Police officers are supposed to be respected members of society. Police officers should be regarded as the partners and protectors of the law-abiding majority. But they are seen by most Nigerians as partners and protectors of criminals…and as predatory, stupid, useless and dangerous.
Having said this, I’d like to put in a good word for Nigerian police officers.
I was kidnapped in Port Harcourt two years ago and have subsequently been deeply touched by the moral and practical support that I personally have received from various senior, junior and middle-ranking policemen and women.

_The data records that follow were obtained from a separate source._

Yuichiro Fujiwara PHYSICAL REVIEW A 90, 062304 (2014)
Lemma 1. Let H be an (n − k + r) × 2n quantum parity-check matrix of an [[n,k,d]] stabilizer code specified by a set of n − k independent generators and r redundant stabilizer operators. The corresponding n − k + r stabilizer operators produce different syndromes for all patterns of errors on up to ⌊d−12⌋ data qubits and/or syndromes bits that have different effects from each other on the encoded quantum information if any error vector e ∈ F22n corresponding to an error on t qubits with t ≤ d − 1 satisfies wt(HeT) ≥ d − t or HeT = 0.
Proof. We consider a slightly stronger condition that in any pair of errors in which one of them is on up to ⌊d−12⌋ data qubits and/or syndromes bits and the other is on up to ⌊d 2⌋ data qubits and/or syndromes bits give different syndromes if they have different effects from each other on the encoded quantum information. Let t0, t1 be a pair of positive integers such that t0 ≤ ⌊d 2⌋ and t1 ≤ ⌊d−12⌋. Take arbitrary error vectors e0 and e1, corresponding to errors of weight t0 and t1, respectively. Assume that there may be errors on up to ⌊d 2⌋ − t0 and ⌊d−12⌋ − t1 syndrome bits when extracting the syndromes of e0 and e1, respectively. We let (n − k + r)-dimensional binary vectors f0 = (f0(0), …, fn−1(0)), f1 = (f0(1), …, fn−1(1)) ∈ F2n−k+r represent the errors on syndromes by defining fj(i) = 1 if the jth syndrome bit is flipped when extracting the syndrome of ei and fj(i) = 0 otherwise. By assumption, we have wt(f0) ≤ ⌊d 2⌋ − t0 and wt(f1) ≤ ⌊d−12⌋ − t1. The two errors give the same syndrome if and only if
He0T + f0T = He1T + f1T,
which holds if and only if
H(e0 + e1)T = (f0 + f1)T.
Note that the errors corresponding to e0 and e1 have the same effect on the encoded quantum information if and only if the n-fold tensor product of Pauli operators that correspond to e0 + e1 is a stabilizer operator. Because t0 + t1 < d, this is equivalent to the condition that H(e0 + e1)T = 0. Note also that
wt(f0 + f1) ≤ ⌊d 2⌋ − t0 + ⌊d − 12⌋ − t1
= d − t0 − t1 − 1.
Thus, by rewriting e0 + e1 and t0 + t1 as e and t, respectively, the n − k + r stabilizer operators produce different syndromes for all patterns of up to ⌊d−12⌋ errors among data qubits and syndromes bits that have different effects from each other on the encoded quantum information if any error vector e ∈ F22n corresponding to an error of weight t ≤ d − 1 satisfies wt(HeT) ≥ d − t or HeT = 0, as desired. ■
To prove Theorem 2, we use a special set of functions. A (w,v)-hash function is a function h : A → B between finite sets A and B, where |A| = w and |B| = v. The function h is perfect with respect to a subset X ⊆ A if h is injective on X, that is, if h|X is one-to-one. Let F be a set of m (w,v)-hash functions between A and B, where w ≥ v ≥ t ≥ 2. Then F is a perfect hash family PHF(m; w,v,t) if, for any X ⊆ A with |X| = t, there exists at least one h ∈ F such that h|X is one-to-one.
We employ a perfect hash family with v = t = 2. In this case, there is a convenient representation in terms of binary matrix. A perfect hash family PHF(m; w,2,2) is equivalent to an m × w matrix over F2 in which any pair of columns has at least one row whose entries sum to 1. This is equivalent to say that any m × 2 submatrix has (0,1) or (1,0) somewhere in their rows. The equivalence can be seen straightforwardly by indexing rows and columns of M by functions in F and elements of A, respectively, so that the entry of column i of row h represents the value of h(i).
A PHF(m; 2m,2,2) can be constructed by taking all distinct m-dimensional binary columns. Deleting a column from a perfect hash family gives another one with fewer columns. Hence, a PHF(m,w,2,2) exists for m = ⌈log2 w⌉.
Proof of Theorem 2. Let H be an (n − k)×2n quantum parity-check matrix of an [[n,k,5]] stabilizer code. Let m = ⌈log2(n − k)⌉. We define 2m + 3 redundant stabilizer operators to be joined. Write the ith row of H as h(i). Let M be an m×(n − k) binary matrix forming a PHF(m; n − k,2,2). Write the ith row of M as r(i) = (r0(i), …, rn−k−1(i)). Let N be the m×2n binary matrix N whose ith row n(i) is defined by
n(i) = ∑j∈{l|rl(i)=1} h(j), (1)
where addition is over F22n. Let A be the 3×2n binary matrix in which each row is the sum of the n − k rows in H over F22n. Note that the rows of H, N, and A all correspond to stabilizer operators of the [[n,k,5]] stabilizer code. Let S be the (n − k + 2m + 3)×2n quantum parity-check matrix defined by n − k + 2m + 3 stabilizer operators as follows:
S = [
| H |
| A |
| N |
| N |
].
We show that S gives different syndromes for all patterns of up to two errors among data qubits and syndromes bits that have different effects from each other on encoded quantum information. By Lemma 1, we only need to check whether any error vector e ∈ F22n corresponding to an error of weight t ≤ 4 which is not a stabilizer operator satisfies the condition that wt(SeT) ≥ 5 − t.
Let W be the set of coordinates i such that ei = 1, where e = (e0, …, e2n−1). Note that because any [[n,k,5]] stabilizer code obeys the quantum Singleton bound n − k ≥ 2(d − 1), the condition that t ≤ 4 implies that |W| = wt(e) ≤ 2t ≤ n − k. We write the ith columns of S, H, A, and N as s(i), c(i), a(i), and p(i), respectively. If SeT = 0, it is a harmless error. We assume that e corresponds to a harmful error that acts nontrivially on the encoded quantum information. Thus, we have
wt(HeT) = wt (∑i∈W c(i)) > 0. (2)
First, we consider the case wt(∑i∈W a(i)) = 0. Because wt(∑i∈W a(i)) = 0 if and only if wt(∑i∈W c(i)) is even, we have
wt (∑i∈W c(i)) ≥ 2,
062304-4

If only ALL Nigerian policemen and women could be as nice to ALL Nigerians, the NPF would inspire confidence and improve its terrible reputation.
To be fair, the NPF suffers from a chronic lack of resources. And police officers suffer so much poverty while they are risking their lives for us. It is difficult to be honest and to excel when you are under terrible pressure.
By the way, the report also took a swipe at our political class by declaring that: “High levels of political terror have been an issue for Nigeria since 1993.”
If only the politicians who inflict misery on the populace could concentrate on the need to provide regular on-the-ground police officers with better training, better money, better todays and brighter tomorrows.
Men of substance
The Financial Times, a British newspaper, hosted an Africa Summit in London last month. Vice President Osinbajo was the main attraction and gave a terrific keynote speech. The man oozes class, competence and integrity. He really impressed the foreigners and made me feel so proud to be Nigerian.
Godwin Obaseki, the Governor of Edo State, also attended the above event; and the thing that struck me about him was how refreshingly modest and low-key he was.
He didn’t have an entourage. He wasn’t surrounded by aides. There were no security guards aggressively repelling anyone who dared to approach him.
Obaseki just quietly mingled with other Summit participants and chatted to anyone who wanted to talk to him. My instincts, which are usually sound, tell me that this intelligent, charming political CEO will do very well for his state.